*Action item*: The line with "planas delgadas y r" marks the start; write out that line and all following lines through the end of the listing, exactly.

*Input material*:
● ● ● ●
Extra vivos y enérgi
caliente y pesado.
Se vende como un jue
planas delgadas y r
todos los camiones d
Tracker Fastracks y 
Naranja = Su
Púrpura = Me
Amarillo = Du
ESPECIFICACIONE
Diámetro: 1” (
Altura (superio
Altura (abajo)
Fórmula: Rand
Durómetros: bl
● ● ● ●
*Reply to the task*:
planas delgadas y r
todos los camiones d
Tracker Fastracks y 
Naranja = Su
Púrpura = Me
Amarillo = Du
ESPECIFICACIONE
Diámetro: 1” (
Altura (superio
Altura (abajo)
Fórmula: Rand
Durómetros: bl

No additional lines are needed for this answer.